Maintenant Trending Topics projet de Facebook est ternie par la controverse. Pire encore: il a relancé les questions de confiance avec d’autres efforts de nouvelles de Facebook, que ce soit le Feed Nouvelles beaucoup plus influent, ou des projets plus récents comme les articles instantanés et Facebook Live.

Facebook veut construire ce que le fondateur Mark Zuckerberg a appelé «le journal le plus personnalisé dans le monde ». Mais jusqu’à présent, il l’a fait tout en réflexive évitant désormais d’être considérée comme une société de médias et de mettre en place les garanties supplémentaires que l’on peut attendre d’une entreprise de médias.

« Ils sont n°1 source mondiale de nouvelles. Par conséquent, il existe un ensemble unique de responsabilités qui leur incombent, » a déclaré dans un entretien cette semaine David Kirkpatrick, auteur de The Facebook Effect, l’histoire définitive des premiers jours de l’entreprise.

 

« Je pense que dans une certaine mesure, ils sont encore un peu immature comme une entreprise à même savoir comment faire face à cela, » a-t-il poursuivi. «Être une source de nouvelles et d’avoir des rédacteurs est une chose relativement nouvelle ».
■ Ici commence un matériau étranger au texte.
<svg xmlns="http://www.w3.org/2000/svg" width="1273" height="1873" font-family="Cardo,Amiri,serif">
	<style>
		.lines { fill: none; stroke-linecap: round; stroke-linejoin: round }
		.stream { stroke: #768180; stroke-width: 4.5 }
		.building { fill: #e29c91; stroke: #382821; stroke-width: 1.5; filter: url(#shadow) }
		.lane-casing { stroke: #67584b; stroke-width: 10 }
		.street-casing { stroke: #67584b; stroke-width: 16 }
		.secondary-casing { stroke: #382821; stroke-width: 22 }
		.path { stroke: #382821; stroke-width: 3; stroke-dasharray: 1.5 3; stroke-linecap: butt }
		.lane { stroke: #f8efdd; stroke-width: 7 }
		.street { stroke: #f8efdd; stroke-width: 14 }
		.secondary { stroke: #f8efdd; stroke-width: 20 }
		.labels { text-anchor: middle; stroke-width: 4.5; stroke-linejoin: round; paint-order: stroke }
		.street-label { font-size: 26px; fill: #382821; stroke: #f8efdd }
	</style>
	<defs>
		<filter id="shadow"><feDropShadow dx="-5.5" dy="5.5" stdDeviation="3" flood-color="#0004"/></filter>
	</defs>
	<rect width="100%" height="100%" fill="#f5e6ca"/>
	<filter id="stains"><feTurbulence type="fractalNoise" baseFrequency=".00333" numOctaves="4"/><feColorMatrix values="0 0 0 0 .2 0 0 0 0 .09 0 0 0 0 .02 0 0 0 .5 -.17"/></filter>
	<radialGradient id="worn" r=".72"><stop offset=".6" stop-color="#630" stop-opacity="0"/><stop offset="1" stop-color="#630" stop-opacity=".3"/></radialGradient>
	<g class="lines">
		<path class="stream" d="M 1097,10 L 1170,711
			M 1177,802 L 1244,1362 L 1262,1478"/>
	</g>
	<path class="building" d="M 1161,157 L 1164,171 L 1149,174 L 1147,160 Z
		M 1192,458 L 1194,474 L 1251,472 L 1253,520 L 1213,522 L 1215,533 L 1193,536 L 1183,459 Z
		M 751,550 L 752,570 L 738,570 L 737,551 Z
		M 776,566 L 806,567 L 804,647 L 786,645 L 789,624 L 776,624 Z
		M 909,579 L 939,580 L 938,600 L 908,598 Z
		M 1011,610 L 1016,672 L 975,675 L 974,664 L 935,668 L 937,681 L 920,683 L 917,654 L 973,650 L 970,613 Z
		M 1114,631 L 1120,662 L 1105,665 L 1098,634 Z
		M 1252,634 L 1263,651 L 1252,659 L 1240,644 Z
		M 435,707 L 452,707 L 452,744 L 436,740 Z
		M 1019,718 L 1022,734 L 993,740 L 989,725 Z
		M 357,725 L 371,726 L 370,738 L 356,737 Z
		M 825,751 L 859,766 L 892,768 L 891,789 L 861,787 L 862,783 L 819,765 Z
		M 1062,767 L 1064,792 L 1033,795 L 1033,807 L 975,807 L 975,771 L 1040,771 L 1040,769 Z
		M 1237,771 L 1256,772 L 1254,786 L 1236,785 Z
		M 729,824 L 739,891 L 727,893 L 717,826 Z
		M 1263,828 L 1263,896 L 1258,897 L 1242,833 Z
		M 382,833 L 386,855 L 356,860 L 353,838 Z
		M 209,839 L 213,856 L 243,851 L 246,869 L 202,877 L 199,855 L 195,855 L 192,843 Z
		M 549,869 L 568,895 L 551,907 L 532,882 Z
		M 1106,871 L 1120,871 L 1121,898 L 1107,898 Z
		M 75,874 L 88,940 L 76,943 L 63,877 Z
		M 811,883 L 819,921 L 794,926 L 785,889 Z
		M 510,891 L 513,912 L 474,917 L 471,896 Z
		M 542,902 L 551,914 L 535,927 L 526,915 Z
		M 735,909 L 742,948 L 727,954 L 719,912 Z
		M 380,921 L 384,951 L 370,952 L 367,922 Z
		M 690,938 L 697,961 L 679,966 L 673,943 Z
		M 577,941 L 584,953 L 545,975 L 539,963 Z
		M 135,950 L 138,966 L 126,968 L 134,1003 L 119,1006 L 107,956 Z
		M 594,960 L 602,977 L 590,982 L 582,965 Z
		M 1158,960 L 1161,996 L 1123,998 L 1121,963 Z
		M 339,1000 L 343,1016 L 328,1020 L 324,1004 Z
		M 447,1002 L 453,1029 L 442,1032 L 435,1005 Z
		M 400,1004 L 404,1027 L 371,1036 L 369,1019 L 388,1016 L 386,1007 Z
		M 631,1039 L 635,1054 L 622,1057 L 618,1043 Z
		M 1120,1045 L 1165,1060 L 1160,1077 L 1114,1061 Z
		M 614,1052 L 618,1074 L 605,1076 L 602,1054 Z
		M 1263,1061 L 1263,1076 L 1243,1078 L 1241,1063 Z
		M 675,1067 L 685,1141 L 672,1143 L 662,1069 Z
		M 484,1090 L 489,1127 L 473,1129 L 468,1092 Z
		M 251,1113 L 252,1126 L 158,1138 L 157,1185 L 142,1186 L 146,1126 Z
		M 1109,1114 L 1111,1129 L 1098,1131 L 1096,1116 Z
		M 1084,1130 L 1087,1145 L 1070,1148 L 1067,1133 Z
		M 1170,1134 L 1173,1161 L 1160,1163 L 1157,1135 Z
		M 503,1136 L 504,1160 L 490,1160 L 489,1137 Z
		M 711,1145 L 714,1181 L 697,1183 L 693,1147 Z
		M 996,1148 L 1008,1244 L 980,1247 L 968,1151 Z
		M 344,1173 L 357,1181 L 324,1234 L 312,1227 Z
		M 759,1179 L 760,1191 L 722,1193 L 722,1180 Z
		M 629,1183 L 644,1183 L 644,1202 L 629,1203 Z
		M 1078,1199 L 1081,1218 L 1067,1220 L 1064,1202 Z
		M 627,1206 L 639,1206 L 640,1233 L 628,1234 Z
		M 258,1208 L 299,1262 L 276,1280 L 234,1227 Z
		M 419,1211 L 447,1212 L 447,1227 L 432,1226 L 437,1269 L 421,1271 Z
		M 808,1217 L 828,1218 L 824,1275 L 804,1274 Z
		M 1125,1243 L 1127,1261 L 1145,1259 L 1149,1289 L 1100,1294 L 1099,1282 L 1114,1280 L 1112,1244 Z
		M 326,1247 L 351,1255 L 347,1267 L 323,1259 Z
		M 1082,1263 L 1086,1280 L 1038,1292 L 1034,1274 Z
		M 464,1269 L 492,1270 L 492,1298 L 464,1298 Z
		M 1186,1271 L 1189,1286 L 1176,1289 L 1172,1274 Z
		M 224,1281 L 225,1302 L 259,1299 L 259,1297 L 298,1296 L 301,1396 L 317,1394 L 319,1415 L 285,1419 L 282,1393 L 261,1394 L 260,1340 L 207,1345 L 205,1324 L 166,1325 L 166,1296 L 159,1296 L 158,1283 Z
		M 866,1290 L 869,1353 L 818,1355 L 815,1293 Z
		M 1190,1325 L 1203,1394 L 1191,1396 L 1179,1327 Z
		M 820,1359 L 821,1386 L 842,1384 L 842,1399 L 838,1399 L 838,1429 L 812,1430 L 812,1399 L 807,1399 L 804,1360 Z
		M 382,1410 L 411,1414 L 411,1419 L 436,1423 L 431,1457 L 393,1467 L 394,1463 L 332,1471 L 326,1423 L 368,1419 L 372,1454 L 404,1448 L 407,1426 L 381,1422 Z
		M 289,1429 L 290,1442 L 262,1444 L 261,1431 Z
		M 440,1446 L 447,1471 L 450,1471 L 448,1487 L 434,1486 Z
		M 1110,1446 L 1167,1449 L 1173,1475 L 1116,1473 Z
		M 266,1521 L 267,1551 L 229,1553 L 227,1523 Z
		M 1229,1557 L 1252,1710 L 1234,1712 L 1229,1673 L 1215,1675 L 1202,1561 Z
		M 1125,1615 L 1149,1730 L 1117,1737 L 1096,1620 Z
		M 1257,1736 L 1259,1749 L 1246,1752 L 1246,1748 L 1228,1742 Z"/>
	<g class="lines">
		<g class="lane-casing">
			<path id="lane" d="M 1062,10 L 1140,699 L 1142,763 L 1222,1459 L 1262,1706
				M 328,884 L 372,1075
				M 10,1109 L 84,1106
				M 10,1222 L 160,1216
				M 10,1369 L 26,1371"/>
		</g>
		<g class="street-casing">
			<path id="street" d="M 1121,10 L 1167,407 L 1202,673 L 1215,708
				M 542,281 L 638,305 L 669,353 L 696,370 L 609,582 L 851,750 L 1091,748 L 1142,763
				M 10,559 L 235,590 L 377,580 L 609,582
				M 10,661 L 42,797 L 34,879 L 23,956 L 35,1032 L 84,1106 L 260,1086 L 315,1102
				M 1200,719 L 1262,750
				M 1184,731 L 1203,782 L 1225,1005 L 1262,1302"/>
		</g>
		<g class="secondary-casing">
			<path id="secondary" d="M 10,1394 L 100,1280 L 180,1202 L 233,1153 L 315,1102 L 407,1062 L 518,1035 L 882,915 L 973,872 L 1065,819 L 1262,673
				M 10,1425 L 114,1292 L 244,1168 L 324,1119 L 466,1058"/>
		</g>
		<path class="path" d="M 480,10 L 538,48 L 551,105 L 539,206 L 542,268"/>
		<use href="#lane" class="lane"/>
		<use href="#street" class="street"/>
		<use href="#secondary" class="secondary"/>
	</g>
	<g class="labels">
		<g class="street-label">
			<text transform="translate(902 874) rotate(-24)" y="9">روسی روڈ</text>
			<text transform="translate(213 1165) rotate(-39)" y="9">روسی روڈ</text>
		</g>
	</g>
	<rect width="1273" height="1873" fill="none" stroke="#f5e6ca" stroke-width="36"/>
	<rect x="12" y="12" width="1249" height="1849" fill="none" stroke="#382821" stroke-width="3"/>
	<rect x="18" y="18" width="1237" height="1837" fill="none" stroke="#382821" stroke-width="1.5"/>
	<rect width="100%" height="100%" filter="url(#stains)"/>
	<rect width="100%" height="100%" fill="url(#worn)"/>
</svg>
Soyez comme Snapchat et … Yahoo?

C’est peut-être un nouveau problème pour Facebook à résoudre, mais les événements de cette semaine sont un rappel qu’il a besoin de se déplacer rapidement pour trouver une solution.

Le jeudi soir, après avoir passé sous silence la controverse pendant des jours, Zuckerberg a noté dans un message sur Facebook qu’il se soucie de la résolution du problème, car il est le «centre» de la société. Il voulait dire dans ce sens que Facebook doit rester une plate – forme « ouverte » pour la conversation, mais il touche aussi à ce qui est de plus en plus de nouvelles centrales de Facebook: les médias.

Facebook consacre des ressources considérables pour pousser la vidéo en direct sur sa plate -forme, y compris le paiement de certains éditeurs pour le contenu vidéo et courtiser les célébrités. Il est en partenariat avec une agence de publicité sur une émission matinale. Il accueille de plus en plus de nouvelles sous la forme d’articles instantanés. Et il a examiné les droits aux flux de jeux NFL achat, un accord a finalement gagné par une autre société de technologie qui a affirmé ne pas être une société de médias, celui de Twitter.

Le chemin que Facebook doit parcourir est clair. Ce sera le contenu vidéo maison à plus exclusive, dont certains qu’il paie pour les partenaires, d’autres qu’il travaille avec des partenaires pour produire. Il veut être un go-to destination pour les nouvelles curated – sélectionnés et emballés par des éditeurs humains – pour rivaliser avec les goûts de Twitter. Et il veut faire tout ce que tout en prétendant être rien de plus qu’une entreprise de technologie.

Facebook ferait bien d’emprunter la route de Snapchat ou Yahoo, qui ont tous deux adopté leur double rôle de technologie et les sociétés de médias. Snapchat n’hésite pas à exercer son pouvoir discrétionnaire éditoriale et la cueillette favoris – même avec ses partenaires médias sélectifs Découvrez ou sa curation de contenu utilisateur dans les histoires. Yahoo peut être brocarde pour ne pas être en mesure de décider si elle est technique ou médias, mais au moins il ne cache pas ce dernier.

Quelques conseils non sollicités, Facebook: Faites votre équipe éditoriale connue avec une tête de mât. Publier des directives éditoriales similaires pour chacun de vos autres produits médiatiques. Et apporter sur un éditeur public pour aider à garder le personnel honnête et le public informé.

Si vous êtes chanceux, il peut juste limiter la quantité de mauvaises nouvelles à l’avenir.